Beak trimming can be done using simple tools such as fingernail clippers, side cutting wire cutters and nail files. The veterinarian may also opt to use a small electric grinder. The bird will most likely not be anaesthetized during the beak trimming. When trimming the beak, the veterinarian will have to be careful not to over-trim as this can cause great discomfort for the bird. Young birds that are suffering from mild deformities may only need a veterinarian to show you how to apply finger pressure to the appropriate side of the beak several times a day to correct the deformity. Do not attempt to correct a bird’s beak deformity without first consulting a veterinarian. Older birds with a more severe deformity may require surgery. This could entail having an acrylic prosthesis put on the bird’s beak to help correct the deformity. The acrylic prosthesis could be permanent or it could simply be used as a splint for short-term.
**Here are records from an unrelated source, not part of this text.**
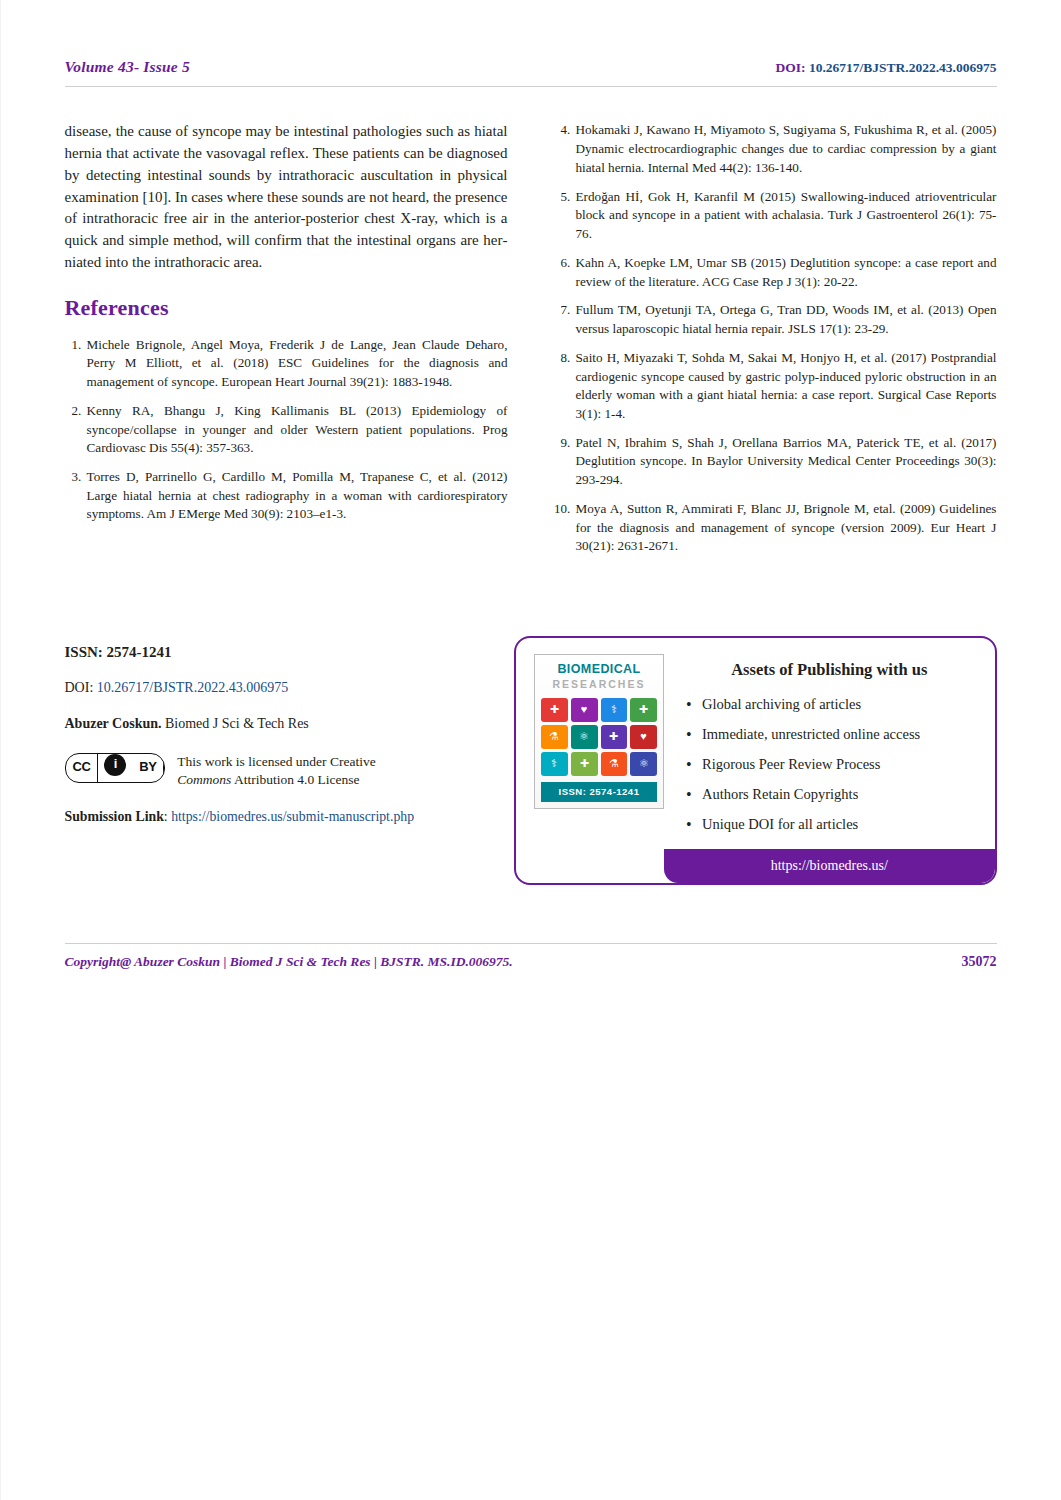Volume 43- Issue 5
DOI: 10.26717/BJSTR.2022.43.006975
disease, the cause of syncope may be intestinal pathologies such as hiatal hernia that activate the vasovagal reflex. These patients can be diagnosed by detecting intestinal sounds by intrathoracic auscultation in physical examination [10]. In cases where these sounds are not heard, the presence of intrathoracic free air in the anterior-posterior chest X-ray, which is a quick and simple method, will confirm that the intestinal organs are herniated into the intrathoracic area.
References
Michele Brignole, Angel Moya, Frederik J de Lange, Jean Claude Deharo, Perry M Elliott, et al. (2018) ESC Guidelines for the diagnosis and management of syncope. European Heart Journal 39(21): 1883-1948.
Kenny RA, Bhangu J, King Kallimanis BL (2013) Epidemiology of syncope/collapse in younger and older Western patient populations. Prog Cardiovasc Dis 55(4): 357-363.
Torres D, Parrinello G, Cardillo M, Pomilla M, Trapanese C, et al. (2012) Large hiatal hernia at chest radiography in a woman with cardiorespiratory symptoms. Am J EMerge Med 30(9): 2103–e1-3.
Hokamaki J, Kawano H, Miyamoto S, Sugiyama S, Fukushima R, et al. (2005) Dynamic electrocardiographic changes due to cardiac compression by a giant hiatal hernia. Internal Med 44(2): 136-140.
Erdoğan Hİ, Gok H, Karanfil M (2015) Swallowing-induced atrioventricular block and syncope in a patient with achalasia. Turk J Gastroenterol 26(1): 75-76.
Kahn A, Koepke LM, Umar SB (2015) Deglutition syncope: a case report and review of the literature. ACG Case Rep J 3(1): 20-22.
Fullum TM, Oyetunji TA, Ortega G, Tran DD, Woods IM, et al. (2013) Open versus laparoscopic hiatal hernia repair. JSLS 17(1): 23-29.
Saito H, Miyazaki T, Sohda M, Sakai M, Honjyo H, et al. (2017) Postprandial cardiogenic syncope caused by gastric polyp-induced pyloric obstruction in an elderly woman with a giant hiatal hernia: a case report. Surgical Case Reports 3(1): 1-4.
Patel N, Ibrahim S, Shah J, Orellana Barrios MA, Paterick TE, et al. (2017) Deglutition syncope. In Baylor University Medical Center Proceedings 30(3): 293-294.
Moya A, Sutton R, Ammirati F, Blanc JJ, Brignole M, etal. (2009) Guidelines for the diagnosis and management of syncope (version 2009). Eur Heart J 30(21): 2631-2671.
ISSN: 2574-1241
DOI: 10.26717/BJSTR.2022.43.006975
Abuzer Coskun. Biomed J Sci & Tech Res
CC i BY
This work is licensed under Creative
Commons Attribution 4.0 License
Submission Link: https://biomedres.us/submit-manuscript.php
BIOMEDICAL
RESEARCHES
✚
♥
⚕
✚
⚗
⚛
✚
♥
⚕
✚
⚗
⚛
ISSN: 2574-1241
Assets of Publishing with us
Global archiving of articles
Immediate, unrestricted online access
Rigorous Peer Review Process
Authors Retain Copyrights
Unique DOI for all articles
https://biomedres.us/
Copyright@ Abuzer Coskun | Biomed J Sci & Tech Res | BJSTR. MS.ID.006975.
35072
Chandigarh too has City Bird Sanctuary or Parrot Bird Sanctuary in sector-21, Chandigarh (old village name Rurki Padau) situated on Old Ropar Road(still have traces) a primarily habitat of parrots spread over 2.9 hectares comes under Forest and Wildlife department Chandigarh and 1.80 hectares area is open to the citizens for walk under Chapter IV of the Wildlife Act (1972) and rest of 1.10 hectares area is restricted as per Act. An adequate green cover adjoining to residential area hare attracted a large number of birds especially parrots and it became a natural habitat for them for living and breeding. Keeping in view the presence of a large number of birds, primarily parrots, this area was notified as bird sanctuary in 1998. I am in Chandigarh since 1959 and still remember that thousands of parrots used to fly early in the morning and return to this habitat in the evening but with the passage to time their population has decreased drastically.